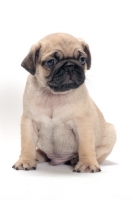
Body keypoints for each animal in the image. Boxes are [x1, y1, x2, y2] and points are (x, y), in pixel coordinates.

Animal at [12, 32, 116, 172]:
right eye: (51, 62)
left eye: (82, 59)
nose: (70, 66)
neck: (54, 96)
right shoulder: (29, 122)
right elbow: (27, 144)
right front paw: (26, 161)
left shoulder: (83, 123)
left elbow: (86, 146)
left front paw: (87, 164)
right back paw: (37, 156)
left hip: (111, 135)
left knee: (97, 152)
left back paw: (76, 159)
☆ ☆ ☆ ☆
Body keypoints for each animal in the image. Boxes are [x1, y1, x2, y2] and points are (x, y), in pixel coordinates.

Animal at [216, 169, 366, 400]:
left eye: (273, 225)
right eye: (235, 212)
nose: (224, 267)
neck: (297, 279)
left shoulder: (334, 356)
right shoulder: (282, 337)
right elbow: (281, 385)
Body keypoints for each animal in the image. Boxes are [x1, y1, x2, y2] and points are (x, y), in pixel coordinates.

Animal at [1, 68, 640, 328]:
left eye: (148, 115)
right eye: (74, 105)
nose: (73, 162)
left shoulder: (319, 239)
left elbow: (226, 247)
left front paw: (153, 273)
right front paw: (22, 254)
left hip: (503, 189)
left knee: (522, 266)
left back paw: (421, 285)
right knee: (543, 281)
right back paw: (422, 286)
☆ ☆ ☆ ☆
ACTION ITEM: From the listing above, the lines starting with the one that has "right elbow: (27, 144)" and running through the one that has "left back paw: (76, 159)" should be copied exactly, ends included.

WRITTEN ANSWER:
right elbow: (27, 144)
right front paw: (26, 161)
left shoulder: (83, 123)
left elbow: (86, 146)
left front paw: (87, 164)
right back paw: (37, 156)
left hip: (111, 135)
left knee: (97, 152)
left back paw: (76, 159)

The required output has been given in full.